Similarly, we cannot reach the third question/answer pair unless grade is at least 50 (and therefore don’t need to test again).

Note that the code as given on the previous slide will produce the correct answer if the order of the question/answer pairs is rearranged. This code depends on the order. Rearrange it and you’ll get wrong answers.

Earlier we made the distinction between closed-box and open-box tests. Now that we have cond expressions, the need for open-box tests is more evident. We need to make sure that all of the code in the conditional is tested and thus must choose our test cases carefully with the specific questions in the conditional in mind.

Please watch the video for more details.

Video: Download m04/m04.60_testing

video m04/m04.60_testing

Closed-box testing is also known, more crypticly, as “black-box” testing.

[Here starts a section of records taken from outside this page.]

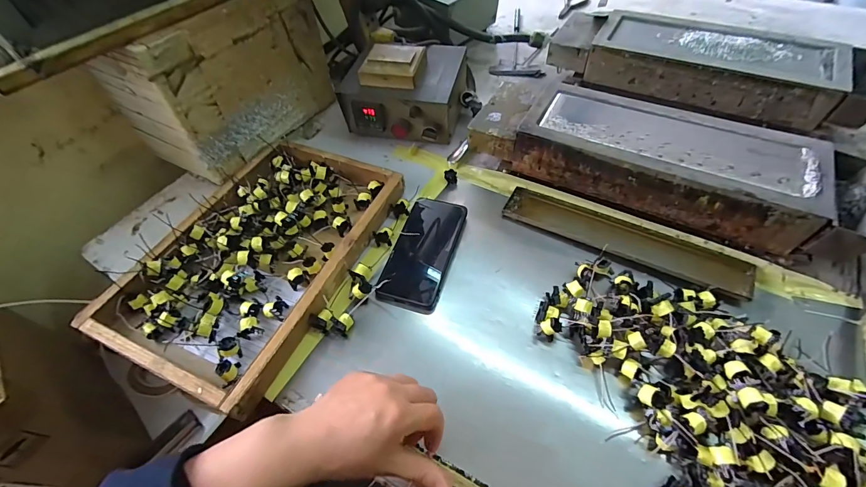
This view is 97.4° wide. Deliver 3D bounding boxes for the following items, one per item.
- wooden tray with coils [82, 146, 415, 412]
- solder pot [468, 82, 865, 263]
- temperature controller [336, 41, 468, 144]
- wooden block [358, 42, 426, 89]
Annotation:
[{"bbox_3d":[-0.215,0.005,0.490,0.248,0.046,0.356,19,56,18],"label":"wooden tray with coils"},{"bbox_3d":[0.277,-0.110,0.508,0.447,0.096,0.138,24,62,19],"label":"solder pot"},{"bbox_3d":[-0.037,-0.250,0.639,0.172,0.098,0.166,13,55,14],"label":"temperature controller"},{"bbox_3d":[-0.061,-0.275,0.585,0.089,0.026,0.088,4,57,7],"label":"wooden block"}]

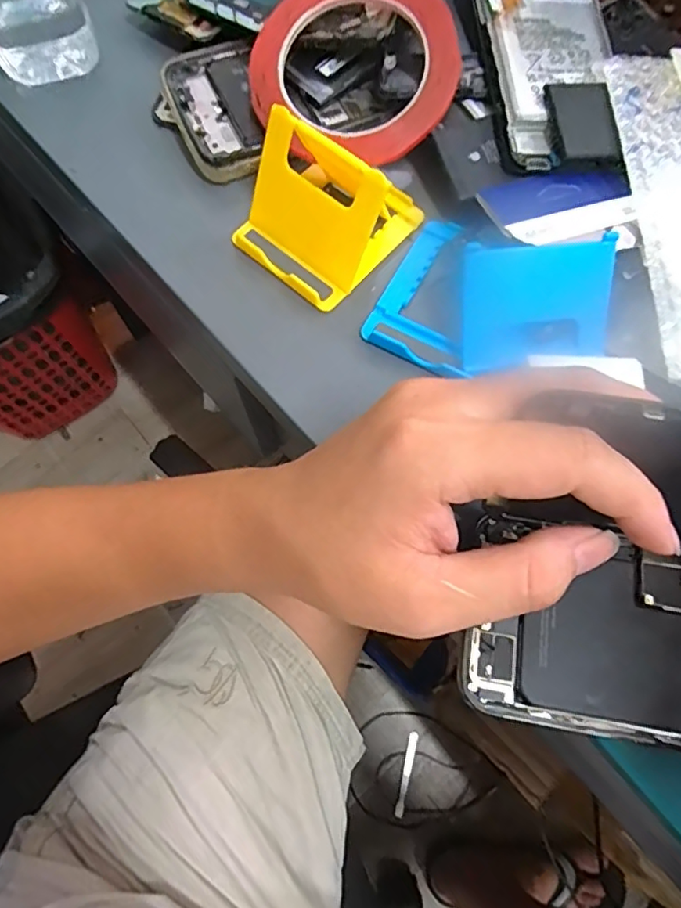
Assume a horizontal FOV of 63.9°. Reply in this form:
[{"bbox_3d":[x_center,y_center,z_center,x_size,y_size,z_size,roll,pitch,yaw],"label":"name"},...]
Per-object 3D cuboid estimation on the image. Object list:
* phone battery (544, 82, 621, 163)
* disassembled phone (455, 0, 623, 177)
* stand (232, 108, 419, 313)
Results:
[{"bbox_3d":[0.123,-0.170,0.280,0.032,0.010,0.044,-3,70,-1],"label":"phone battery"},{"bbox_3d":[0.109,-0.224,0.289,0.072,0.017,0.154,-5,71,-2],"label":"disassembled phone"},{"bbox_3d":[-0.007,-0.130,0.274,0.072,0.055,0.084,40,75,13],"label":"stand"}]

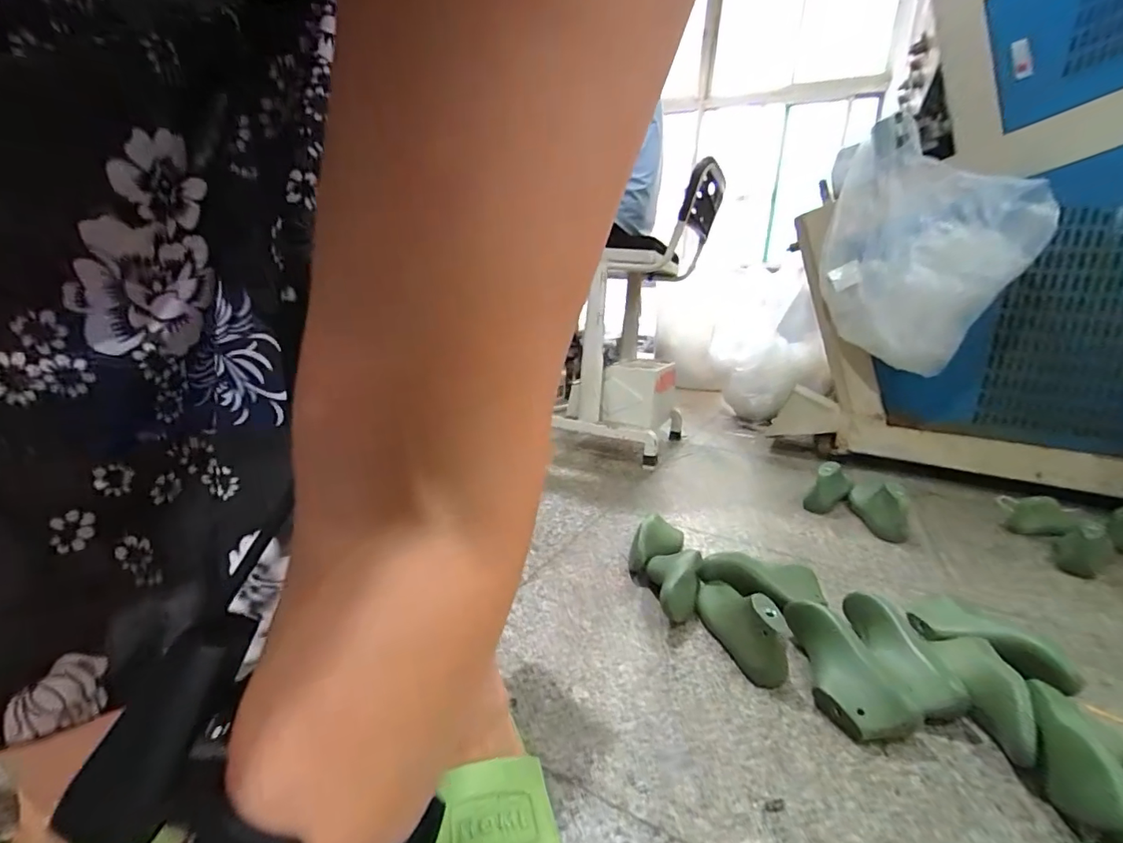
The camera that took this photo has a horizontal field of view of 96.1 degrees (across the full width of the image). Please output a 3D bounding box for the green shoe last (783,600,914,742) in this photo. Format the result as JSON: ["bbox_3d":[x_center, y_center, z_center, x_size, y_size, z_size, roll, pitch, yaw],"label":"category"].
[{"bbox_3d":[0.335,0.293,0.614,0.072,0.056,0.191,7,14,9],"label":"green shoe last"}]

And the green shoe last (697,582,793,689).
[{"bbox_3d":[0.232,0.257,0.669,0.050,0.082,0.185,3,14,-7],"label":"green shoe last"}]

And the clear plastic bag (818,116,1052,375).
[{"bbox_3d":[0.941,-0.465,1.321,0.466,0.615,0.279,10,16,24],"label":"clear plastic bag"}]

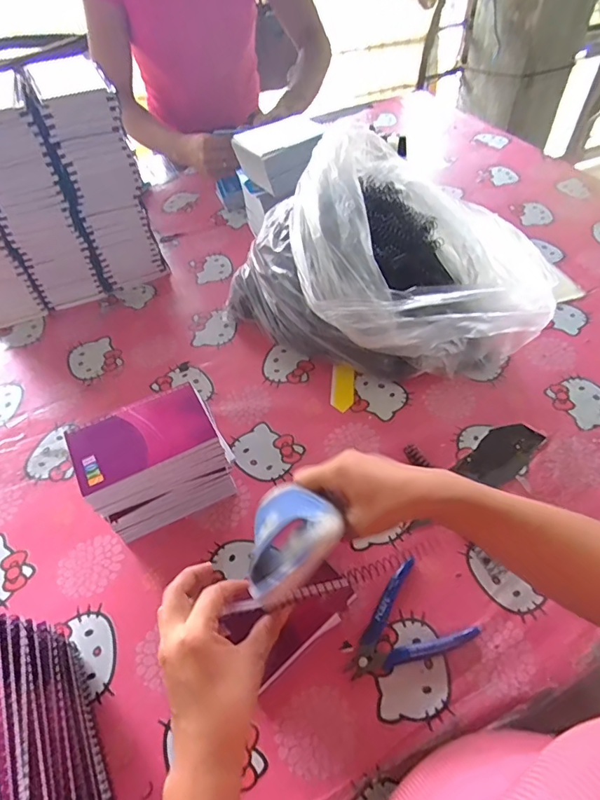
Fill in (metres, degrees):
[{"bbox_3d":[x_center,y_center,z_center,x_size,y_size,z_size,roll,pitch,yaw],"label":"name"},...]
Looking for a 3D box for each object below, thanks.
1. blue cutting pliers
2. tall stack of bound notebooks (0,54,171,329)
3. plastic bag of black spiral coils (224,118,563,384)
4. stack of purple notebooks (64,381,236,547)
[{"bbox_3d":[0.091,0.213,0.428,0.111,0.012,0.084,-30,56,-18],"label":"blue cutting pliers"},{"bbox_3d":[-0.389,-0.298,0.688,0.296,0.297,0.127,-22,54,-13],"label":"tall stack of bound notebooks"},{"bbox_3d":[0.119,-0.182,0.612,0.301,0.209,0.375,-38,59,-23],"label":"plastic bag of black spiral coils"},{"bbox_3d":[-0.147,0.073,0.488,0.138,0.121,0.094,-24,54,-15],"label":"stack of purple notebooks"}]

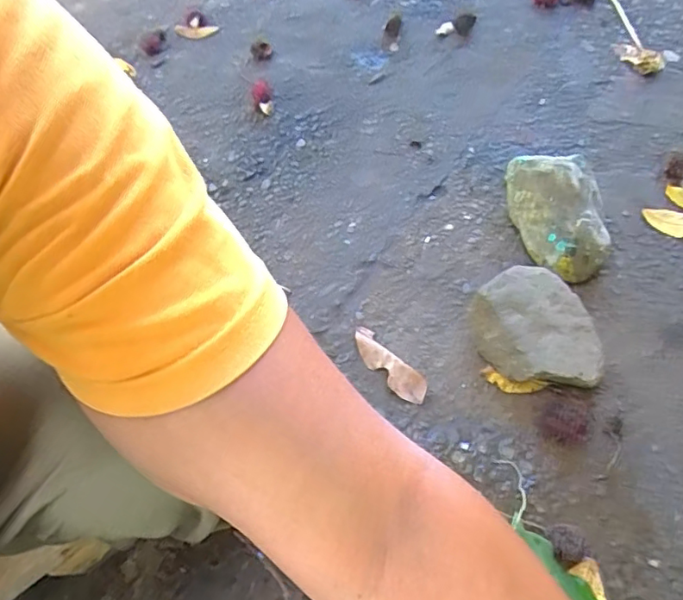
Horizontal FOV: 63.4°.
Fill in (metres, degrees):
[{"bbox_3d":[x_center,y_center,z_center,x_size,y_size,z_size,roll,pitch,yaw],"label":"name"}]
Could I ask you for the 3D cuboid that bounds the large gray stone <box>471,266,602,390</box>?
[{"bbox_3d":[0.248,0.042,0.695,0.129,0.078,0.161,-35,64,-18],"label":"large gray stone"}]

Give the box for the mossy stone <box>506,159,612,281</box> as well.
[{"bbox_3d":[0.311,-0.124,0.785,0.125,0.097,0.190,-1,59,1],"label":"mossy stone"}]

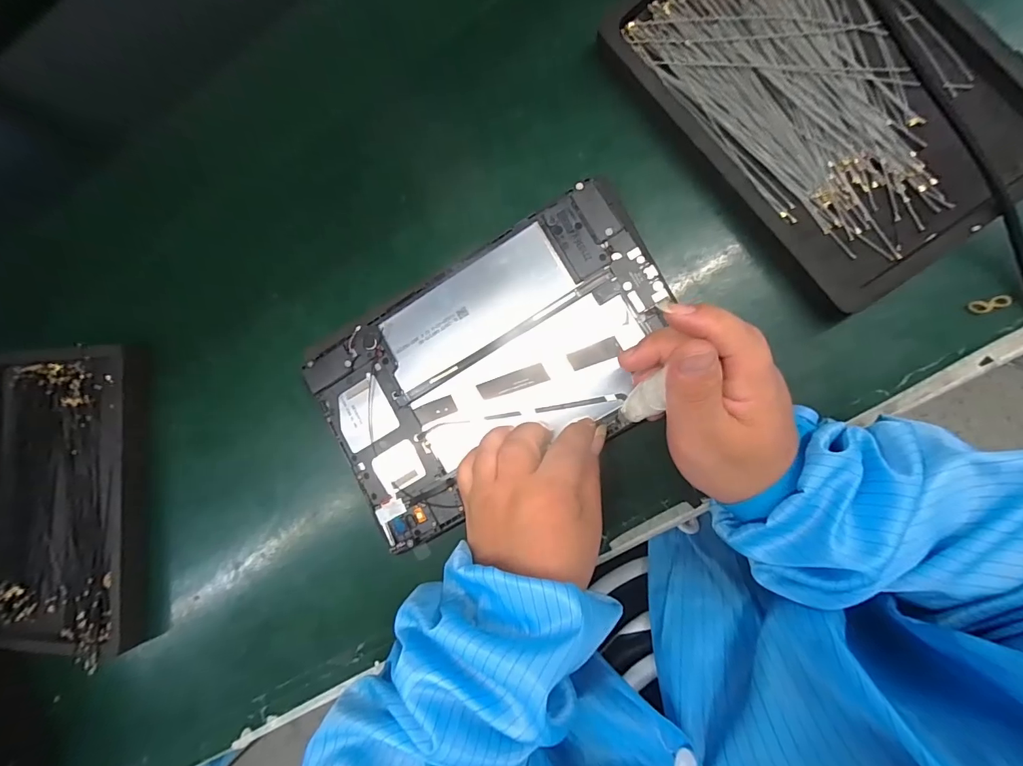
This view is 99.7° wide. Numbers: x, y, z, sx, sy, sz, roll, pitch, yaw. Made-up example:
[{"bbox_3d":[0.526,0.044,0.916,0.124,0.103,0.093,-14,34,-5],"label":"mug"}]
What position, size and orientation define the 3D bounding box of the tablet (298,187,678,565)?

The corresponding term for “open-box” is “white-box”.

This tax computation is an extended example to pull together a bunch of things we’ve learned:

  • using a cond expression
  • defining constants
  • using a helper function
  • choosing test cases (and testing!)
  • using the design recipe process.

The background is using “interval” notation. A square bracket means the value is included while a round bracket means it’s excluded. So “(45000, 90000]” is a concise way of saying “all values x such that 45000 < x <= 90000”.

Note that we’re following the design recipe. We did a draft of the purpose; now examples.

Note that we have some “magic numbers” appearing – numbers like 0.15 and 45000. It might be good to make these into constants.

There are also some repeated calculations based on those proposed constants:
0.15 * 45000 occurs twice. If we did an example for $160,000, 0.15 * 45000 + 0.20 * (90000-45000) would show up multiple times as well. These might be good constants to have.

The tax payable calculation is split into a number of cases. That makes the calculation a natural fit for the cond expression. The question/answer pairs are “what’s your income?” and “here’s how much tax you’ll owe.”

The questions have already been simplified based on their order.

What is the minimum number of tests for this code? Refer back to the course-after-cs135 example if you need a refresher.

A helper function is simply a function that is defined to help simplify the definition of another function. More in a moment.

Reducing repeated code is sometimes referred to as “DRY”: “Don’t Repeat Yourself”.
Being DRY reduces the amount of code you need to write, debug, and maintain. If there is a bug, there’s only one place to go to fix it.

Factoring out complex calculations gives a separate function that is usually easier to test.

Humans can’t keep too much in our heads at once. We need to chunk things. Factoring out calculations into a helper function is one way to do that. It’s often worth it even if the helper function is only used once.

Having meaningful names in the code to identify an operation also helps with that chunking. “Oh yeah, I know what that does.”

Use judgement and don’t go overboard on providing short definitions just to introduce a name.

Racket’s grandparent language, Lisp, was created in 1958 largely out of frustration with the limited abilities of existing languages to handle non-numeric data.

The contract for symbol=? is Sym Sym -> Bool. It consumes two symbols and produces a Boolean result.

Comparing symbols for equality is pretty much the only thing we’ll do with them in CS135. That’s pretty limited, computationally! We can do so much more with numbers (addition, multiplication, comparison, etc). But the self-documenting nature of symbols makes the a worthwhile data type to have available.

Racket has many more functions on strings. See the online documentation or use the help desk in DrRacket. There’s no need to memorize all those functions. We’ll use a pretty small subset in CS135.

Symbols are like multiple choice; strings are like short answer.

Applying (symbol=? 'blue 100) breaks the contract that we gave earlier. We said that symbol=? consumes two symbols. If you break the contract and give it a symbol and a number, then it can do whatever it wants. In this case, it gives an error.

equal?, on the other hand, has a contract of Any Any -> Bool. That is, you can give it any pair of Racket values and it has to do the “right thing”. In the case of (equal? 'blue 100), the “right thing” is to produce false.